Text segment =
+ + + + +

Patience and prudence are bred in Canadians’ bones. Perhaps never will those characteristics, sometimes derided, serve the country and its people so well as in the year or two ahead.
It is now two years since the spectacular financial fireworks of the Fall of 2008. Countries around the globe, including Canada, went into varying degrees of recession from which they are now emerging. For Canadian executives, the great question is, “Where to from here?” My guess is that Canada performs better than most but considerably short of the heady pre-crisis days. The economy has a different feel to it now. Confidence is shaky, and we will be a while putting the immediate past behind us.
Those certainly were fireworks in the fall of 2008. Henry M. Paulson was the U.S. Secretary of the Treasury at the time. For perspective on just how dire the situation was read his book, On the Brink: Inside the Race to Stop the Collapse of the Global Financial System (2010).
Words like “brink” and “collapse” have not been used by serious people to describe the global financial system since 1929. But we have not had a Lehman Brothers or AIG adventure since 1929 either. Two other books that provide insight into the financial crisis and the players involved are Andrew Sorkin’s, Too Big to Fail: The Inside Story of How Wall Street and Washington Fought to Save the Financial System – and Themselves (2009) and Michael Lewis’ The Big Short: Inside the Doomsday Machine (2010).
You can’t have 2008-category global financial crisis and not have a global recession. The surprise is not the recession but that it was as mild, at least statistically, as it was. At this point, the cynic might question the use of the word “was” and say it may be hasty to call the recession really over; the so called double dip.
The global economy lost 2.5 percent in 2009, with emerging economies like those of China, India and Brazil gaining 1.0 percent and developed economies losing 3.5 percent. Think the G20 for developed economies. Specifically, Canada posted -2.5 percent; the U.S. -2.4 percent; the Euro area -4.1 percent; the UK -4.9 percent; Japan -5.3 percent; China 8.7 percent; India 7.4 percent; Brazil -0.2 percent and Australia 1.3 percent.
Looking forward, we have a lot going for us in Canada. First, we are a major commodity exporter. Commodity demand and price are tied to global growth, and global growth should be in the vicinity of three percent in 2011 and 2012, with emerging economies again substantially outpacing developed economies.
Emerging economies buy Canadian commodities and turn them into finished goods for export. Emerging economy demand for our commodities is good for us in its own right in that it means more sales; it also puts upward pressure on commodity prices, pushing our commodity revenues up further. You cannot beat having abundant oil, gas, water, agricultural products, minerals, etc. in a growing world short of resources.
Second, our financial system is healthy. We do not have the problems they have in the U.S. and Europe. Health in anything is always partly luck but in the case of our financial system, it is also a consequence of sensible legislation and regulation, good management over the years and old-fashioned Canadian prudence when it comes to money.
We should not underestimate the importance of a properly functioning financial system in economic performance. It leads to more savings, more investment, lower capital costs and more stability, all other things equal. When the financial system works properly, you don’t think about it. When it doesn’t, it is all you think about.

+ + + + +

Prompt = List every country or area given a negative 2009 figure in the essay on Canada's economic outlook, along with that figure. The material from here on is separate from the essay on Canada's economic outlook.

Data excerpt =
+ + + + +

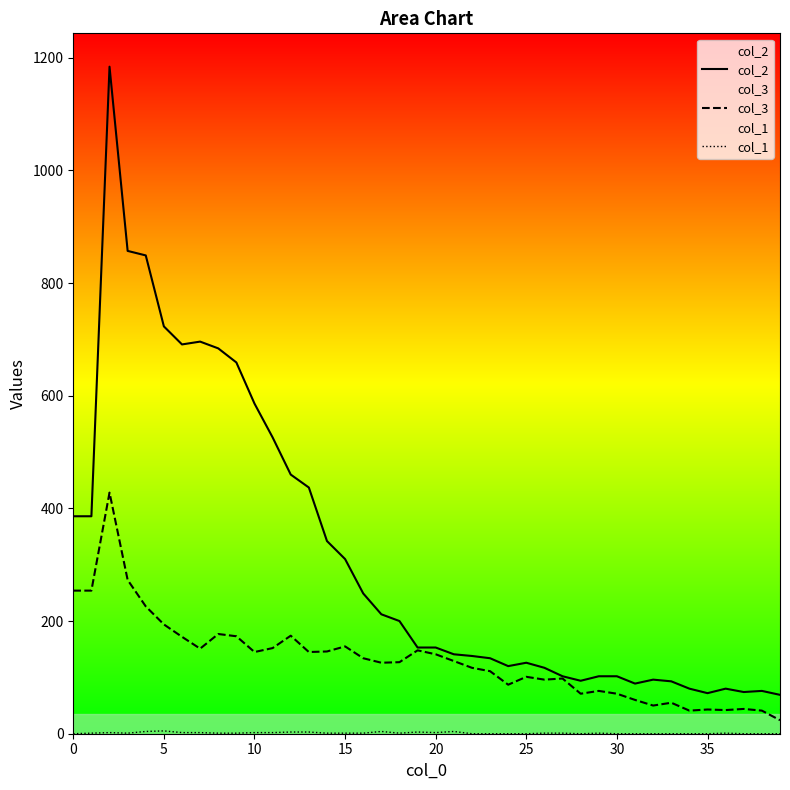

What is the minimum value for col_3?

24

+ + + + +

Solution for this exercise =
- Canada: -2.5 percent
- U.S.: -2.4 percent
- Euro area: -4.1 percent
- UK: -4.9 percent
- Japan: -5.3 percent
- Brazil: -0.2 percent